United States America,Health/Medicine, Mon, 23 Apr 2012 IANS

Washington, April 22 (IANS) Looking back to the 19th century, researchers in the US are replicating the work of celebrated neurologist Jean-Martin Charcot to help patients of Parkinson's disease.

 

Charcot had developed a "vibration chair" to relieve symptoms of Parkinson's disease in the 19th century. He reported improvements in his patients, but died shortly thereafter and a more complete evaluation of the therapy was never conducted.

 

Now, a group of neurological researchers at Rush University Medical Centre in the US are replicating his work to see if Charcot's observations hold true against modern scientific testing.

 

Results indicate that while vibration therapy does significantly improve some symptoms of Parkinson's disease, the effect is due to placebo or other non-specific factors and not the vibration, the Journal of Parkinson's Disease reports.

 

"We attempted to mimic Charcot's protocol with modern equipment in order to confirm or refute an historical observation," explains lead investigator Christopher G. Goetz, director of the Parkinson's disease and Movement Disorders Centre at Rush.

 

"Both the treated group and the control group improved similarly, suggesting other factors had an effect on Parkinson's disease motor function," said Goetz, according to a Rush statement.

 

Charcot's patients told him that during long carriage rides or train journeys, uncomfortable or painful symptoms of Parkinson's disease seemed to disappear, and the relief lasted quite some time after the journey.

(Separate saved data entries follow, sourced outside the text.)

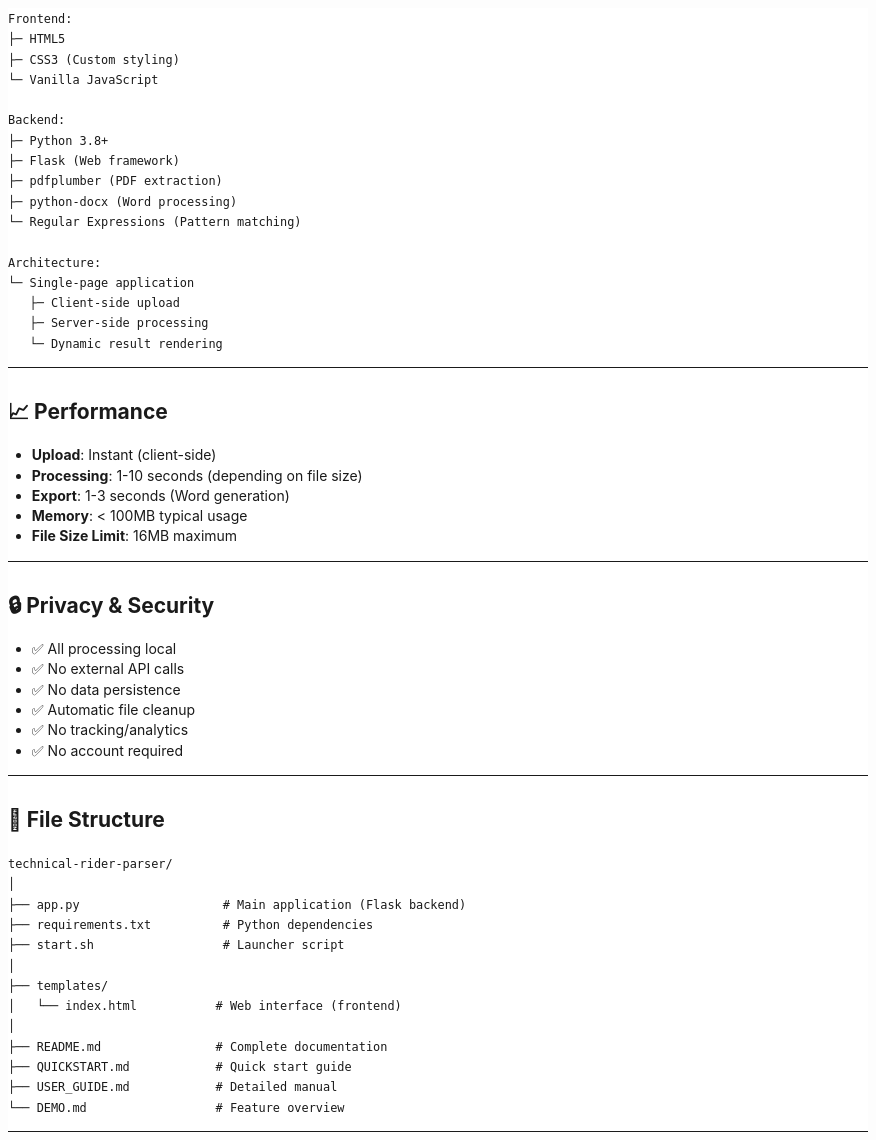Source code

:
 ```
Frontend:
├─ HTML5
├─ CSS3 (Custom styling)
└─ Vanilla JavaScript

Backend:
├─ Python 3.8+
├─ Flask (Web framework)
├─ pdfplumber (PDF extraction)
├─ python-docx (Word processing)
└─ Regular Expressions (Pattern matching)

Architecture:
└─ Single-page application
   ├─ Client-side upload
   ├─ Server-side processing
   └─ Dynamic result rendering
```

---

## 📈 Performance

- **Upload**: Instant (client-side)
- **Processing**: 1-10 seconds (depending on file size)
- **Export**: 1-3 seconds (Word generation)
- **Memory**: < 100MB typical usage
- **File Size Limit**: 16MB maximum

---

## 🔒 Privacy & Security

- ✅ All processing local
- ✅ No external API calls
- ✅ No data persistence
- ✅ Automatic file cleanup
- ✅ No tracking/analytics
- ✅ No account required

---

## 📁 File Structure

```
technical-rider-parser/
│
├── app.py                    # Main application (Flask backend)
├── requirements.txt          # Python dependencies
├── start.sh                  # Launcher script
│
├── templates/
│   └── index.html           # Web interface (frontend)
│
├── README.md                # Complete documentation
├── QUICKSTART.md            # Quick start guide
├── USER_GUIDE.md            # Detailed manual
└── DEMO.md                  # Feature overview
```

---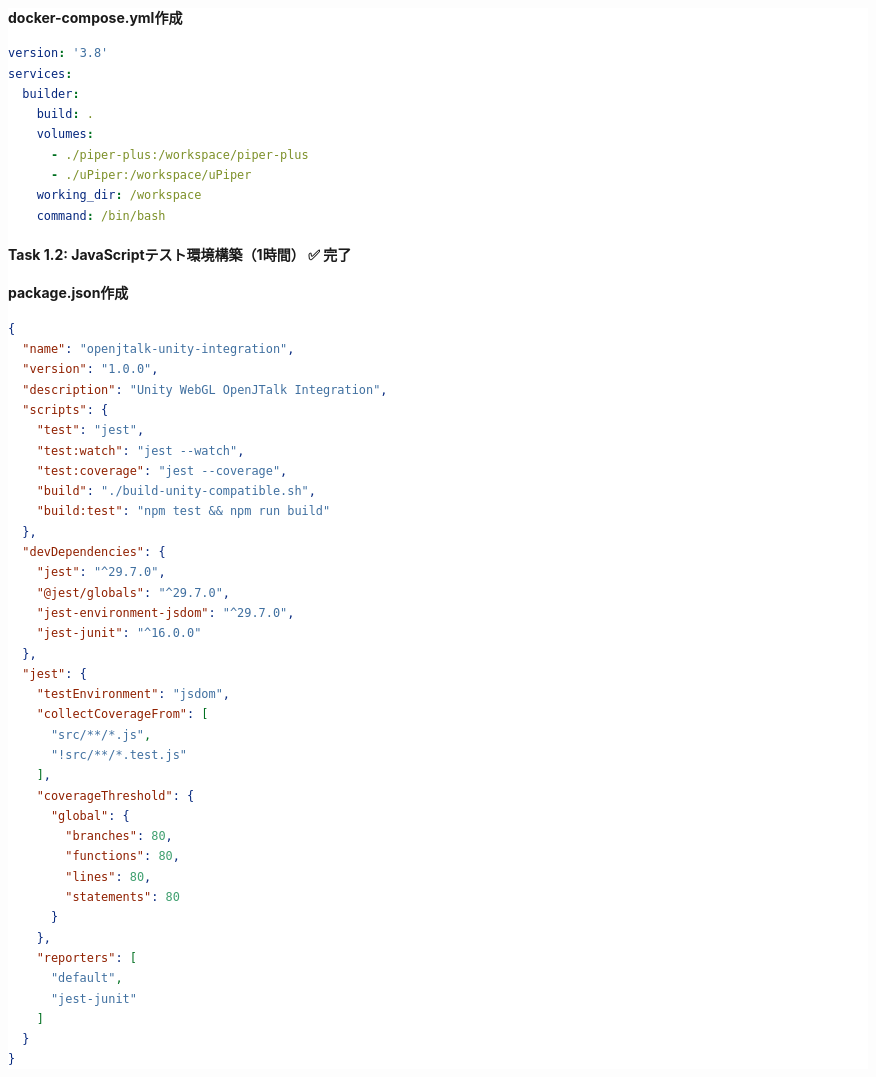 **docker-compose.yml作成**
```yaml
version: '3.8'
services:
  builder:
    build: .
    volumes:
      - ./piper-plus:/workspace/piper-plus
      - ./uPiper:/workspace/uPiper
    working_dir: /workspace
    command: /bin/bash
```

#### Task 1.2: JavaScriptテスト環境構築（1時間） ✅ 完了

**package.json作成**
```json
{
  "name": "openjtalk-unity-integration",
  "version": "1.0.0",
  "description": "Unity WebGL OpenJTalk Integration",
  "scripts": {
    "test": "jest",
    "test:watch": "jest --watch",
    "test:coverage": "jest --coverage",
    "build": "./build-unity-compatible.sh",
    "build:test": "npm test && npm run build"
  },
  "devDependencies": {
    "jest": "^29.7.0",
    "@jest/globals": "^29.7.0",
    "jest-environment-jsdom": "^29.7.0",
    "jest-junit": "^16.0.0"
  },
  "jest": {
    "testEnvironment": "jsdom",
    "collectCoverageFrom": [
      "src/**/*.js",
      "!src/**/*.test.js"
    ],
    "coverageThreshold": {
      "global": {
        "branches": 80,
        "functions": 80,
        "lines": 80,
        "statements": 80
      }
    },
    "reporters": [
      "default",
      "jest-junit"
    ]
  }
}
```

He developed a chair that mimicked the continuous jerking of a carriage or train.

 

Goetz and his colleagues randomly assigned a group of patients to either a vibrating chair or the same chair without vibration. During the treatment sessions, both groups of study participants listened to a relaxation CD of nature sounds. Participants underwent daily treatment for a month.

 

The patients in the vibration treatment group showed significant improvement in motor function after daily 30-minute treatments for four weeks. Although not as high, motor function scores for the no vibration group also improved significantly.

 

Both groups showed similar and significant improvement in depression, anxiety, fatigue, and night-time sleep and both groups reported similar high satisfaction with their treatment.

 

"Our results confirm Charcot's observation of improvement in Parkinson's disease symptomology with chronic vibration treatment, but we did not find the effect specific to vibration," said Goetz.